**What is needed**
Go to the line containing "As a result, capturing" in the records below and print it and every following line exactly, on through the line containing "The need to make frequent decisions quickly.", then stop.

(Dataset entries)
+++
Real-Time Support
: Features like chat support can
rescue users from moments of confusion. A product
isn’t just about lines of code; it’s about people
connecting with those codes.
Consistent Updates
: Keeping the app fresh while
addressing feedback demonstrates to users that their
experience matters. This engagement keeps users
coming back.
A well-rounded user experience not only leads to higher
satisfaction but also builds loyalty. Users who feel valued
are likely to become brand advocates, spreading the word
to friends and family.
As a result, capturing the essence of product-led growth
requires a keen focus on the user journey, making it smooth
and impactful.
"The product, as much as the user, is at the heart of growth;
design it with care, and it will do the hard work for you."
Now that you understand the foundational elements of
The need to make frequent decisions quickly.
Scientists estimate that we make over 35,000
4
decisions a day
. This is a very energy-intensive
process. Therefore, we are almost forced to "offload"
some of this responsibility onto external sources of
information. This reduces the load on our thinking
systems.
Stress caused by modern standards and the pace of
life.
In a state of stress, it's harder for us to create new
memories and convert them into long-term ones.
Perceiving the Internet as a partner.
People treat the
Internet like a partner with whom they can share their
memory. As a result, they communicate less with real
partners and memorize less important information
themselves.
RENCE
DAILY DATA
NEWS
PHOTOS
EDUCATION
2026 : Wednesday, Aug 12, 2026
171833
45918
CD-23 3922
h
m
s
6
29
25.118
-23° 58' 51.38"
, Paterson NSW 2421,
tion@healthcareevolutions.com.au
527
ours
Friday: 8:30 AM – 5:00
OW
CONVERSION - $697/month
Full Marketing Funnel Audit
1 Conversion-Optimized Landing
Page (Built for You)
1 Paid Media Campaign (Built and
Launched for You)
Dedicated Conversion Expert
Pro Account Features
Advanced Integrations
+++
**Task solution**
As a result, capturing the essence of product-led growth
requires a keen focus on the user journey, making it smooth
and impactful.
"The product, as much as the user, is at the heart of growth;
design it with care, and it will do the hard work for you."
Now that you understand the foundational elements of
The need to make frequent decisions quickly.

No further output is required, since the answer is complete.